Define - Establish what "good data" means. Rules carry visible provenance (industry standard, AI-drafted, or human-authored) so users calibrate trust based on the source, not just the content.

Assess - Run validation deliberately, not silently. Users commit to a rule set and observe consequences before the system produces a baseline.

Monitor - Track violations over time. Unmonitored dimensions are shown explicitly as gaps, not omitted. Trend indicators surface slow drift before it compounds.

Act - Resolve through two structurally distinct paths: adjust the rule (governance decision) or escalate to the source system (operational fix). Separating these prevents task conflation and reduces decision errors.

Data Quality prototype showing linked split panel with rules on the left and violations on the right
Linked split panel - rules on the left, violations on the right

Design Decisions

Linked split panel, not separate views. The core workspace co-presents rules and violations side by side. Early exploration tested a tab-based layout separating rule management from violation triage. In testing, users constantly switched between tabs to check whether a violation meant the rule was wrong or the data was wrong. The split panel eliminates that working memory cost - the relationship between constraint and failure is always visible.

Sandbox before activation. AI-generated rules are testable against real data before they go live, persistently tagged with their origin, and never auto-applied. This scaffolds trust without inducing complacency - the user remains the calibrator, not a rubber-stamper.

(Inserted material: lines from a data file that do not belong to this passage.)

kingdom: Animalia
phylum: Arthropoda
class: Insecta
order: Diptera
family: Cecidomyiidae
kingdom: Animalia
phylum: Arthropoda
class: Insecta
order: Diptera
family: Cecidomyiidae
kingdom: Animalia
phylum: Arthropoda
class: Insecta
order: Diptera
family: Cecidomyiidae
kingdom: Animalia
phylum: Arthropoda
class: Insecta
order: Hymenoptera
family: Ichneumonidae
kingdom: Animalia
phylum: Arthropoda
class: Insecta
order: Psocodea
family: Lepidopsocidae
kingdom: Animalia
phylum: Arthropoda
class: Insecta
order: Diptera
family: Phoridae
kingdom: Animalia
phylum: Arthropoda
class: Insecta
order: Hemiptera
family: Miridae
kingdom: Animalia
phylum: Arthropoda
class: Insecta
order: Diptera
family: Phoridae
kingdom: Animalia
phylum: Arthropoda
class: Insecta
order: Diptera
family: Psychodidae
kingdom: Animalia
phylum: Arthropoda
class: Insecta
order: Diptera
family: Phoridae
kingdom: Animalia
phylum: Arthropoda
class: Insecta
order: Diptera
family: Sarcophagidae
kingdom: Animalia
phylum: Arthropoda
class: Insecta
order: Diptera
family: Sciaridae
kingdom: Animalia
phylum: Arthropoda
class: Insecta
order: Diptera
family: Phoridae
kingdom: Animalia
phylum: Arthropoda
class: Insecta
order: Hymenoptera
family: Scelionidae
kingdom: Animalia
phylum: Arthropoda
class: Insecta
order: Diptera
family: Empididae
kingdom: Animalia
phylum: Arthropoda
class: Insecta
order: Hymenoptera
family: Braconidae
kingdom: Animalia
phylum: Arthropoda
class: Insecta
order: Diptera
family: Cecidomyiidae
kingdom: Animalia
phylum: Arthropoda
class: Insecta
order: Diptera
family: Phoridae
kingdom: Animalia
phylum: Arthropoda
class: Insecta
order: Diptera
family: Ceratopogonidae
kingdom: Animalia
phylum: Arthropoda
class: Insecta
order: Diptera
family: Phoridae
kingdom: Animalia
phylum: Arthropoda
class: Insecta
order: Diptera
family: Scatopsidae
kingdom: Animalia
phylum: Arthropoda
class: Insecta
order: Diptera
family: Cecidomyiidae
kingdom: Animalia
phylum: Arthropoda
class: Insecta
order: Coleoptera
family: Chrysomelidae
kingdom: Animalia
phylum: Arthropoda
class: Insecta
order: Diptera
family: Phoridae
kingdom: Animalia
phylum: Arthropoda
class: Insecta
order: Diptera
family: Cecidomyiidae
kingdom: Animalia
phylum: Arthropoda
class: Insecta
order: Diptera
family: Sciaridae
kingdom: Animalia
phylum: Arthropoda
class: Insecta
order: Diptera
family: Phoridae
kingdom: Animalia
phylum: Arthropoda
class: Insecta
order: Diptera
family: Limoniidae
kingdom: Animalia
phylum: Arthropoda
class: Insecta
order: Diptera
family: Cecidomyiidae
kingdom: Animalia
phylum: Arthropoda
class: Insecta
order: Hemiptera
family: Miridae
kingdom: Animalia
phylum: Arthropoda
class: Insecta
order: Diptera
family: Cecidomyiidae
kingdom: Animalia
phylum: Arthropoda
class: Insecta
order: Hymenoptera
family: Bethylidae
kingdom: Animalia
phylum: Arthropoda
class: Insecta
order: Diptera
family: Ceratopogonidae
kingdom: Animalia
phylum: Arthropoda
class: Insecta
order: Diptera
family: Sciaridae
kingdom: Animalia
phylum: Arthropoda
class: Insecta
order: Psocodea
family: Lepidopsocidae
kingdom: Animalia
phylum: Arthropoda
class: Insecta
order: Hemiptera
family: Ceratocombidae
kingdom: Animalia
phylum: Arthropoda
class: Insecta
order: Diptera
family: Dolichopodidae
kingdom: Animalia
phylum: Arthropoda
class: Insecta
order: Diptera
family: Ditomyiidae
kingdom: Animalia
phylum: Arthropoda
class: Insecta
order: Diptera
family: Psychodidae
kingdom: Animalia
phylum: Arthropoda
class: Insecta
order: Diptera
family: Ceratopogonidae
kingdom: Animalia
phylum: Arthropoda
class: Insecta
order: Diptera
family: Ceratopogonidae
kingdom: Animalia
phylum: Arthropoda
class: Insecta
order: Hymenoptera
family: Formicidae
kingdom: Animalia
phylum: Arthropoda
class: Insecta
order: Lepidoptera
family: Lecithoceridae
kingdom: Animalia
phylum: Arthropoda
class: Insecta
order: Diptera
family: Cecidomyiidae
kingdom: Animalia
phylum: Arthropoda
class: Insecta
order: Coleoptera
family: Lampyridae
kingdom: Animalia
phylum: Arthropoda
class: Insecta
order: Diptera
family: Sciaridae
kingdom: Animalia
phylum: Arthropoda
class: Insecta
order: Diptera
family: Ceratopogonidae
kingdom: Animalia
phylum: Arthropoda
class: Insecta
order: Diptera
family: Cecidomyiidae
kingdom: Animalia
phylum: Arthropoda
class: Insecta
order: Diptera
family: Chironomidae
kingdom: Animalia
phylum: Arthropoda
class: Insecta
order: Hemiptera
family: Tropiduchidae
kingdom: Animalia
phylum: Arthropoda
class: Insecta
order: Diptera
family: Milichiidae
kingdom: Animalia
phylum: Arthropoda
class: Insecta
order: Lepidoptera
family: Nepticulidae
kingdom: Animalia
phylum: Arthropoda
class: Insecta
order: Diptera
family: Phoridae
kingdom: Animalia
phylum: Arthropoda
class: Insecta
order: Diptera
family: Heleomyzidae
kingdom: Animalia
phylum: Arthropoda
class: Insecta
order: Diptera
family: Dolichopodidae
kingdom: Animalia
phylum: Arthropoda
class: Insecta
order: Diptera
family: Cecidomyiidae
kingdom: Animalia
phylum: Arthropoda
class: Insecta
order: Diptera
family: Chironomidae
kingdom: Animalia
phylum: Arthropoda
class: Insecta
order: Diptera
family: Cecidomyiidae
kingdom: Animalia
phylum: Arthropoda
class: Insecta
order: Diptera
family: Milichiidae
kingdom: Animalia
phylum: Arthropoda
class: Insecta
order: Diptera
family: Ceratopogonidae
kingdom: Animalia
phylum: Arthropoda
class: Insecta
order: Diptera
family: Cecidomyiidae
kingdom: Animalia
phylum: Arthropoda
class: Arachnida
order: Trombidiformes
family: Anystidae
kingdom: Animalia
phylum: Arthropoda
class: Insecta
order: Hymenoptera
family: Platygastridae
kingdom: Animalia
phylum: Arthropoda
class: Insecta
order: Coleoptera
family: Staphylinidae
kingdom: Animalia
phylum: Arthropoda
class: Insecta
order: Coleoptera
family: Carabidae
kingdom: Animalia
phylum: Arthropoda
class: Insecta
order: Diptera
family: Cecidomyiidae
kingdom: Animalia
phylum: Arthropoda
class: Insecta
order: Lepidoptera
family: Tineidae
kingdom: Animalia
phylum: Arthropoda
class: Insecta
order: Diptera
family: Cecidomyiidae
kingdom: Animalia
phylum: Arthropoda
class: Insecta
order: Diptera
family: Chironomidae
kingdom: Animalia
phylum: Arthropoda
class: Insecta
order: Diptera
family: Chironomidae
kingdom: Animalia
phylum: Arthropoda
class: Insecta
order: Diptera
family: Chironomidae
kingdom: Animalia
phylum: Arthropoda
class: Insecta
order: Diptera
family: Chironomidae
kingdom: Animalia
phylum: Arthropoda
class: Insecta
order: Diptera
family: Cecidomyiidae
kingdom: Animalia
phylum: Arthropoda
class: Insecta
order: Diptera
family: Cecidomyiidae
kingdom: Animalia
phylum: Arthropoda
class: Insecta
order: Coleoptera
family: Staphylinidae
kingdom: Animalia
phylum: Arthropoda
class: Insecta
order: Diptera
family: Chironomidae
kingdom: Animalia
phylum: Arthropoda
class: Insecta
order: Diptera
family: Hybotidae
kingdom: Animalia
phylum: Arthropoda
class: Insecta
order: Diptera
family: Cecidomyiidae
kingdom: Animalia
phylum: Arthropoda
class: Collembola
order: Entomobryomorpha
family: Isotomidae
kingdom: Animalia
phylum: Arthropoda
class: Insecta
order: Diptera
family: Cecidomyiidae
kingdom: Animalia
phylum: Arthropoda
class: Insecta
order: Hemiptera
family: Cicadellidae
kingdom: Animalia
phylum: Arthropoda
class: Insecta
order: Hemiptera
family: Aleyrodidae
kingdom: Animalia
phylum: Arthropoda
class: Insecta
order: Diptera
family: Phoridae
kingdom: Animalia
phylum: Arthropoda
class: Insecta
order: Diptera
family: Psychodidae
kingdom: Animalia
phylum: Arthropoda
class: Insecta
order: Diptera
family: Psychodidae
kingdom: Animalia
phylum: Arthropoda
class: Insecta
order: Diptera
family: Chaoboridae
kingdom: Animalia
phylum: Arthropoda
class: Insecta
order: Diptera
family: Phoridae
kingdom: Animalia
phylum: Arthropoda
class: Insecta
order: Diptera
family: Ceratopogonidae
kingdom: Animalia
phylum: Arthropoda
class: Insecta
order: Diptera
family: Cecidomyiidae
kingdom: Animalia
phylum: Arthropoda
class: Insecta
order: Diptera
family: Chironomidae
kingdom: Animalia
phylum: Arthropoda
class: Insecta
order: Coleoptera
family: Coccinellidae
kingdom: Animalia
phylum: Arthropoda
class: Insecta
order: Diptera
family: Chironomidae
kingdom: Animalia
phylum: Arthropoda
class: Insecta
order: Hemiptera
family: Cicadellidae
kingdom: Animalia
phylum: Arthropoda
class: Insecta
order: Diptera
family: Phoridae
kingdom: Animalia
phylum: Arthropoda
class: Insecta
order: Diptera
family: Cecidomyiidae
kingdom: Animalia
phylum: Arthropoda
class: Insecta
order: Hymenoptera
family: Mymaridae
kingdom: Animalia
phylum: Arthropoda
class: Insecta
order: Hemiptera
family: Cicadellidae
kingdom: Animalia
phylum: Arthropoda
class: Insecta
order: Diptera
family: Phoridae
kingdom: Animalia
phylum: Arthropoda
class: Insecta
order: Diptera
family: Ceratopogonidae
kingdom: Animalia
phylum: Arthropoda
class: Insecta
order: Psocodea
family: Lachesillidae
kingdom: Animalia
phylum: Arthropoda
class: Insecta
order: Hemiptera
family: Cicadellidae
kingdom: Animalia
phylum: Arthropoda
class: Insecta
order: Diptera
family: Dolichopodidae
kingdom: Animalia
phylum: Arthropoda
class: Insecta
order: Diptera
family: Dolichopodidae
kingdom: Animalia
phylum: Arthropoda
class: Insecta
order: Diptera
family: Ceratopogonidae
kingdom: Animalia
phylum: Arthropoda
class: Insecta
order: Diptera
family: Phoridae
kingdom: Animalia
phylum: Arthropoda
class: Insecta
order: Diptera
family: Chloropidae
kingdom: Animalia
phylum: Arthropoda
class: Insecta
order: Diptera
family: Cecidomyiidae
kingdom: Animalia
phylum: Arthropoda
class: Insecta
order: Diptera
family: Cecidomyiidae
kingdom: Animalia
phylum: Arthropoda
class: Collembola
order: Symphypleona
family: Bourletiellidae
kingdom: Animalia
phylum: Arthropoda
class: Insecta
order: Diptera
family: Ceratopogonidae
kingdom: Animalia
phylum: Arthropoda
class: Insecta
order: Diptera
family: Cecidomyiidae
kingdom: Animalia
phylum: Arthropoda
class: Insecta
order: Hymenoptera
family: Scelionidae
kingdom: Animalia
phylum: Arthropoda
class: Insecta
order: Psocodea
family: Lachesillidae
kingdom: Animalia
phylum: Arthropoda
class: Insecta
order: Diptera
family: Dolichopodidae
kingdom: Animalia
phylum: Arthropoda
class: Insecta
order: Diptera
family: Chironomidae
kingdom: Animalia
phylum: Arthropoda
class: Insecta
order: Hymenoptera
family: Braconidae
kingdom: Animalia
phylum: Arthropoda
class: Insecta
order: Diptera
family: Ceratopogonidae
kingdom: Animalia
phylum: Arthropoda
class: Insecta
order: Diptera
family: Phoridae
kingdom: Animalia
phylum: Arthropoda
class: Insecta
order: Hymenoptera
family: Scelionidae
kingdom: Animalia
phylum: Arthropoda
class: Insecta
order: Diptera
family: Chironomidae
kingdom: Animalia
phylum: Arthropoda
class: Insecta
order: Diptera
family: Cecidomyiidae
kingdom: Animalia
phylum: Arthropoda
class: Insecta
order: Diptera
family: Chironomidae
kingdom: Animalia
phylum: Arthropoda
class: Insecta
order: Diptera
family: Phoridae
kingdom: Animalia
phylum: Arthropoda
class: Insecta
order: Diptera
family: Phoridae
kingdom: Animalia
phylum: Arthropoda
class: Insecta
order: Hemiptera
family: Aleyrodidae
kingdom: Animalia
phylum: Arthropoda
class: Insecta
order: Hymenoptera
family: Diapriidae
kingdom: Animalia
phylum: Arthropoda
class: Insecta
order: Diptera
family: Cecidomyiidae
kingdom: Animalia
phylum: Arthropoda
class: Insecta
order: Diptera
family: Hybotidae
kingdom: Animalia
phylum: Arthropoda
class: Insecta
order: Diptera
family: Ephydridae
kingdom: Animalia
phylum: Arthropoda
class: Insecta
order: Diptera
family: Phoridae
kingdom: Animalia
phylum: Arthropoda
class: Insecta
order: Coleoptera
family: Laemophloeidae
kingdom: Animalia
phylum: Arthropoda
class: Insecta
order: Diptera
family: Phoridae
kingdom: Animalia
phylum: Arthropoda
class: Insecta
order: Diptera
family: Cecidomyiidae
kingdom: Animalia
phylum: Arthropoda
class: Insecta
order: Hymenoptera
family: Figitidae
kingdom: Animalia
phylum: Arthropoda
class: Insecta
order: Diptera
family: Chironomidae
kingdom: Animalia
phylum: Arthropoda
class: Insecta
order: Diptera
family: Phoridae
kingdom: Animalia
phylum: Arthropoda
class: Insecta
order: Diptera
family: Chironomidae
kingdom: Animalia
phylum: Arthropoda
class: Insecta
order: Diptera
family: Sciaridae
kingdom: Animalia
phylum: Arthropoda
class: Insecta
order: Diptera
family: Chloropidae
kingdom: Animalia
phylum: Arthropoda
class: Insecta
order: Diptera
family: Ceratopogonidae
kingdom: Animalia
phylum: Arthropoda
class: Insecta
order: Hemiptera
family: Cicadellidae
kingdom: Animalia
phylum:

Making absence visible. One of the subtler problems surfaced in discovery: dimensions with no rules looked identical to dimensions with no problems. The interface now explicitly distinguishes "no violations found" from "not yet monitored" - preventing the false confidence that comes from mistaking silence for quality.

Outcome

The governance architecture was validated with cross-functional stakeholders within the engagement. It established the structural foundation for Cognite's Data Quality Service - reframing the product from a validation pipeline with a UI to a human–AI governance system for industrial data trust.